Après son élection surprise en juin 2020, Pierre Hurmic a occupé ce poste, mais sans pouvoir infléchir profondément les projets en cours, à l’image de celui de la rue commerçante de la gare à la Garonne, pour lequel il n’a pu obtenir que des modifications, comme une hausse de la place accordée à l’économie sociale et solidaire. « J’ai eu en face de moi un promoteur disposant d’un contrat qui, à mon sens, n’avait pas été négocié », regrette-t-il.

« Même si c’est un EPA, avec des maires, ils ne peuvent pas remettre en question des opérations et des deals passés avant, sauf à payer des dédommagements énormes », explique Gilles Pinson, professeur à Sciences Po Bordeaux, spécialiste des EPA.

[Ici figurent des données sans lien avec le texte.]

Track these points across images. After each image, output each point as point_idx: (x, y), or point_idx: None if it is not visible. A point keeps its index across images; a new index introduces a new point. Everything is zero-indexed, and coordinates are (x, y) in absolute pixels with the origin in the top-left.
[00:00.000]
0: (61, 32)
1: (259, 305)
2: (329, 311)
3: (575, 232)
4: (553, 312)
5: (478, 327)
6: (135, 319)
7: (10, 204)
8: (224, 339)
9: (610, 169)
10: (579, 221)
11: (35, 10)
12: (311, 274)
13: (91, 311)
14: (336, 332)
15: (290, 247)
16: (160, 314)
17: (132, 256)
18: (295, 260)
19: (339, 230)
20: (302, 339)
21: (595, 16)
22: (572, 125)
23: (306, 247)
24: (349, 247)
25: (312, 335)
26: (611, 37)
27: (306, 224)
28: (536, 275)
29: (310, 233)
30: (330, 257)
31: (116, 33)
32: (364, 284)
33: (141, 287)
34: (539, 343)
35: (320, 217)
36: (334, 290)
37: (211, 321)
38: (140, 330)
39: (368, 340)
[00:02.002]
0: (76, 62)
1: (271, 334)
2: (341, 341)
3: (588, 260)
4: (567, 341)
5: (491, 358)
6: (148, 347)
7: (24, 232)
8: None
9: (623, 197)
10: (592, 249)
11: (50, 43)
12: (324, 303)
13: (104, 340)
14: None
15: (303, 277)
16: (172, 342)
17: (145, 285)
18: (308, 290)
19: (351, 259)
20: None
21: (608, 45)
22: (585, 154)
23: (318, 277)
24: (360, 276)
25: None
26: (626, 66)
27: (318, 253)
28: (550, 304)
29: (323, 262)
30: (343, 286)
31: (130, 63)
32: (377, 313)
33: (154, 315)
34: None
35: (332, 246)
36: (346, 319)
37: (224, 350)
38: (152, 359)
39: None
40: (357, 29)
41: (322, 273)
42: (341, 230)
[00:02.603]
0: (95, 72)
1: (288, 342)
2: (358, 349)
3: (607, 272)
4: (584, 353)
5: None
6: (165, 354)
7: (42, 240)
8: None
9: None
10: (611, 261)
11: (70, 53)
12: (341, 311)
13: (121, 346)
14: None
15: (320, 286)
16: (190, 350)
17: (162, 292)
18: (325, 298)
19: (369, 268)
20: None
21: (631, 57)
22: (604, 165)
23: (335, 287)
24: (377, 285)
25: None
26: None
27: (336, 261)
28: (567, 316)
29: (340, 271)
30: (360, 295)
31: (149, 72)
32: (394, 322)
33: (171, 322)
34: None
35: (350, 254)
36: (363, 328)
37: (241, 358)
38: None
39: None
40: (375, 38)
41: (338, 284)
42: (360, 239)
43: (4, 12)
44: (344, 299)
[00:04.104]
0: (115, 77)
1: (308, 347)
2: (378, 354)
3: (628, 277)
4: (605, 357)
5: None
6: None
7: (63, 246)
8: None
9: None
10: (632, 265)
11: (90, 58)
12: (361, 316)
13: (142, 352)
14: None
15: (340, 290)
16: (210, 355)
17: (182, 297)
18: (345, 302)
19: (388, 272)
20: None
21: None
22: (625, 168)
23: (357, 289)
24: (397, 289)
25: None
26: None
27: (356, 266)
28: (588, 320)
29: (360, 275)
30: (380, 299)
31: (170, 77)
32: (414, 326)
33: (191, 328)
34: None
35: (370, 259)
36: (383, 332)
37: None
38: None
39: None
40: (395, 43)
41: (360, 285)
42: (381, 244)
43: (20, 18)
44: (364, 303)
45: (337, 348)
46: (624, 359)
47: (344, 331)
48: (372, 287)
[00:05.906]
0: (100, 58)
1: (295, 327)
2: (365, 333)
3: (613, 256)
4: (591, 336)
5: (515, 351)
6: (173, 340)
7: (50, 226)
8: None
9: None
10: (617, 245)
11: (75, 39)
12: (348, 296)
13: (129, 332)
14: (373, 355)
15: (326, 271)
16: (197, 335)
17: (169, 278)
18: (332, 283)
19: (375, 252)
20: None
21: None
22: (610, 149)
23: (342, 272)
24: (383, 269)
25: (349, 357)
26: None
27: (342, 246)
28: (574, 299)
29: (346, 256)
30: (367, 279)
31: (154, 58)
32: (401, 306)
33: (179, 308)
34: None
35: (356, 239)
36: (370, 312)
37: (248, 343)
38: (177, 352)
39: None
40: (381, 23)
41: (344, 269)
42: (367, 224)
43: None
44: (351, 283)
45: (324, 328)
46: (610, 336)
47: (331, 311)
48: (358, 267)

Dans un autre quartier, menacé par la « bétonisation à outrance » selon le collectif d’habitants Amédée Sacré-Cœur, Pierre Hurmic a prononcé un moratoire et négocié un parc d’un peu plus d’un hectare que la ville va financer. « On ne lâche pas, on veut un vrai parc de deux hectares », insiste le collectif, qui a déposé un recours.

« Équation économique complexe »

Concertation des habitants, végétalisation et désimperméabilisation sont d’ailleurs au cœur de la nouvelle feuille de route.

« Il y a eu une demande forte de la ville de Bordeaux d’interroger le projet au prisme de ses priorités politiques », souligne Valérie Lasek.

Ex-membre du ministère de l’Écologie puis du cabinet de Cécile Duflot au Logement, sa nomination en 2021 n’a pas été anodine, selon Gilles Pinson : « La directrice générale est nommée en Conseil des ministres, mais cette nomination est toujours obligée de prendre en compte les équilibres politiques locaux ». Elle doit également veiller à l’équilibre économique du projet, menacé par la crise immobilière qui frappe de plein fouet les promoteurs. Valérie Lasek reconnaît « un coup d’arrêt très brutal ». « On a perdu des réservataires sur des commercialisations bien engagées », ajoute-t-elle.

Pour continuer à avancer, il faudra peut-être « ajuster un certain nombre de paramètres, dont le prix de sortie des logements libres », encadré et inférieur à la moyenne de la métropole de plus de 800 000 habitants, où s’installent en moyenne 10 000 nouveaux arrivants par an. « Si tous les curseurs sont au maximum, l’équation économique est complexe », reconnaît-elle.

« On espère que la crise immobilière est seulement conjoncturelle », déclare Clément Rossignol-Puech, qui plaide pour que « la puissance publique continue à jouer son rôle ».